If you travel, I guarantee that will encounter that.  It may not be all that pretty or have any resemblance to a prim rose path, but it is what you signed up for, so It is incumbent upon you to demonstrate not only a high level of energy to learn how this new system works, as well there is a plate on that playing field that has your name on it.  It is an unspoken expectation that you will be able to perform when you finally do go to the batter’s mound to take the first pitch.

Taking your run at a pitch in a baseball game  is obviously a metaphor and not a construct of how you map out your brand new shiny clinical roadmap.  But there is and should be a 3-strikes and you are out rule.  You need to put it in perspective though, just to maintain your own personal sense of self-worth and sanity… that 3-strike rule swings both ways.

Just be aware that inherent with those high levels of expectations coming from those that are backing you up, your potential colleagues are spending some seriously important time to get you running and up to speed.  They invest in you- and hopefully recognize that your intent to perform well is a reciprocal commitment.

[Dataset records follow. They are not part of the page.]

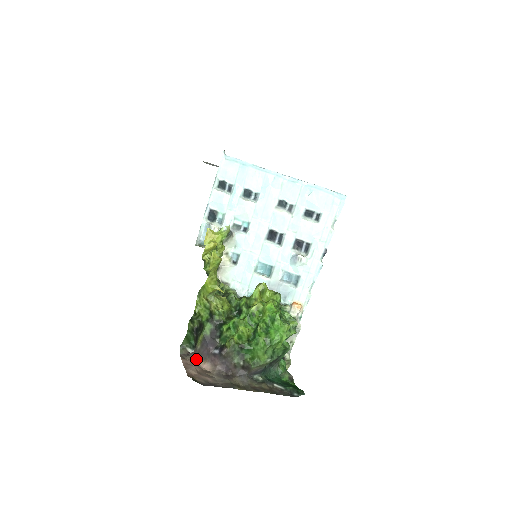
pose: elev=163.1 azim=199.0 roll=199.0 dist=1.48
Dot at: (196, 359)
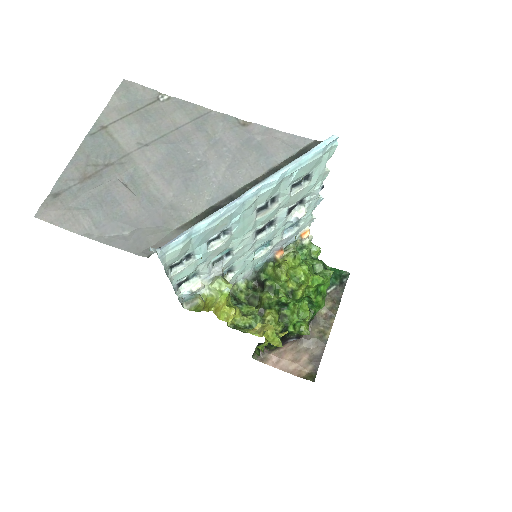
Dot at: (274, 351)
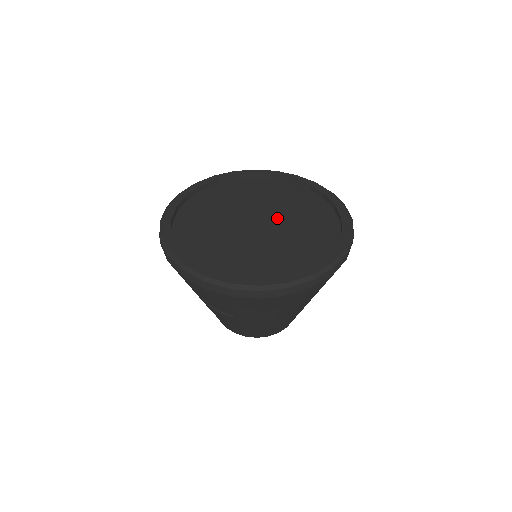
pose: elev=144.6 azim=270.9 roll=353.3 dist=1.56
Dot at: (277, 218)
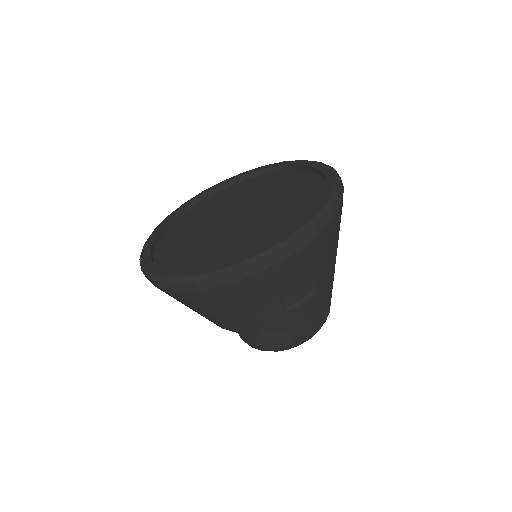
Dot at: (243, 204)
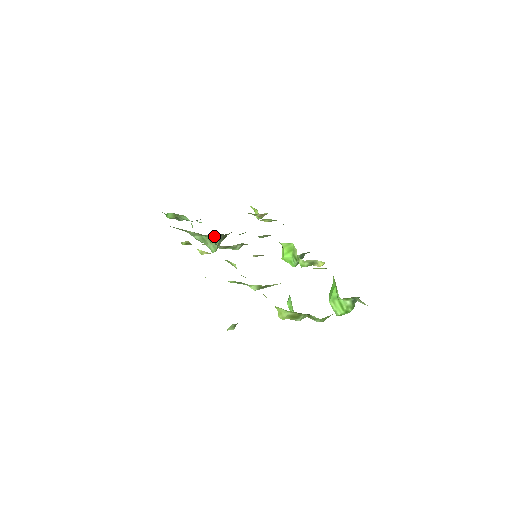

Don’t forget we are all human beings, and that the pendulum swings two ways. Both parties have something they bring to the table that is to mutual benefit or possible risk, and unfortunately there may come a day when you recognize a bad fit for what it is- and more importantly- what it ISN’T.  It’s definitely not in your past- and probably shouldn’t be in your future.

Some thing’s, invariably- are never going to work out.  It usually presents as a complete disconnect in terms of personalities, and puts everyone at risk.  And the second you get a hint of that?  Don’t abandon faith in yourself, just finish what you started, and unless you are a complete masochist- let it go and don’t come back.  It’s easy to say. “well, maybe it will be better the next time”.  From my experience, that is unlikely at best- and a more predictable result will render unnecessary ill-will and more damage to either or both parties.

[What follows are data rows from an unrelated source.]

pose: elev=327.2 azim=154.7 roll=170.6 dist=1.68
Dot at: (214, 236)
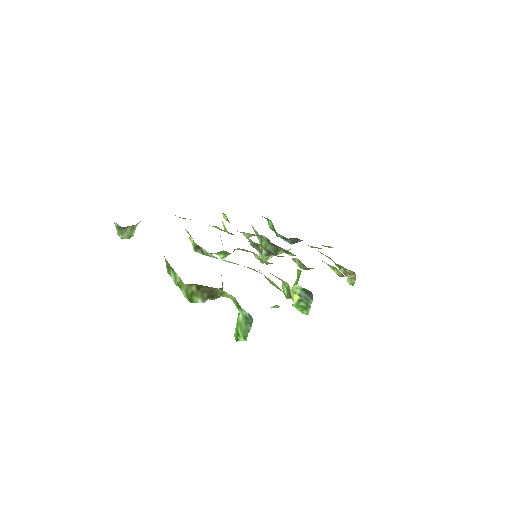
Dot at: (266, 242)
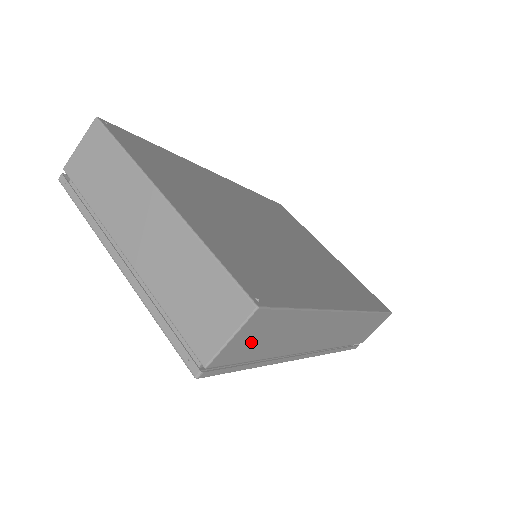
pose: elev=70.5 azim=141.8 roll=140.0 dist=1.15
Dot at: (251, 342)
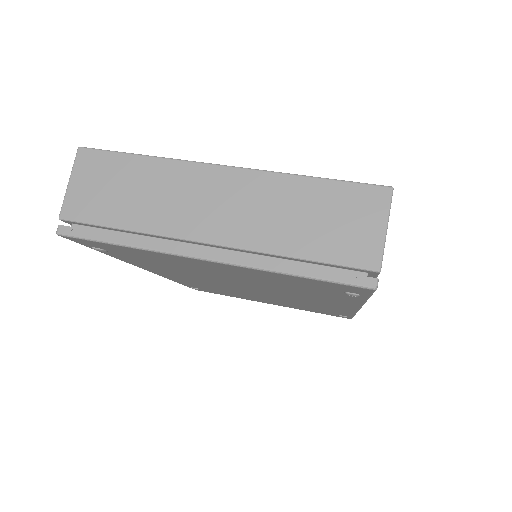
Dot at: occluded
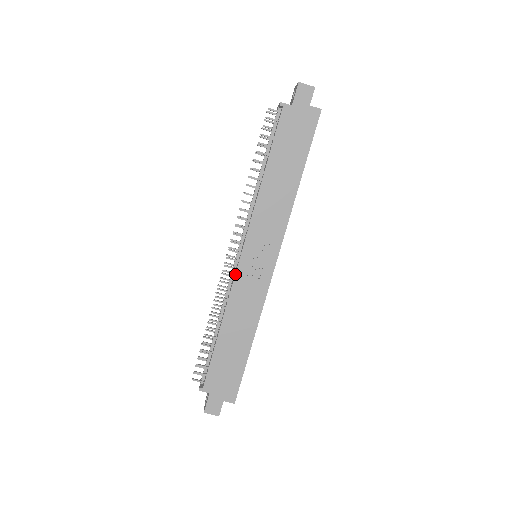
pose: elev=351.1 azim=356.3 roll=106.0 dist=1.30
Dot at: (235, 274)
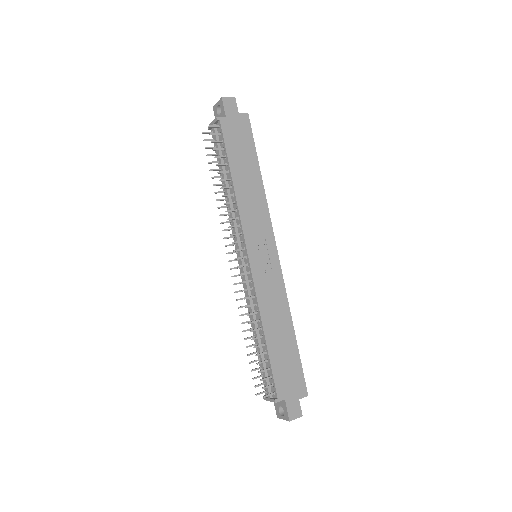
Dot at: (252, 277)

Rule # 1?  Trust your instincts and your skill set.  The rear-view mirror is good place to leave unpleasant personalities or situations behind.  Don’t run and hide cuz you had a bad day, but at the same time, recognize the limitations in yourself or the people you are dealing with- in terms of confronting whatever crap is being laid in front of you, and if it really sucks and keeps you up at night because you are worried about personality issues or continued BS- then it’s time to go ?.

Adios Amigos.    Just make sure you gave it a 100% and gave it a fair shot.  If you can answer yes to both those questions in the mirror, then whatever decision you make- is the right one for you 🙂

Rule # 2:  If you get blindsided once, let it go- and come back the next morning and smile your way through it.

Rule # #3  Blindsided twice?  Just let it go- and cut the cord.  End of story.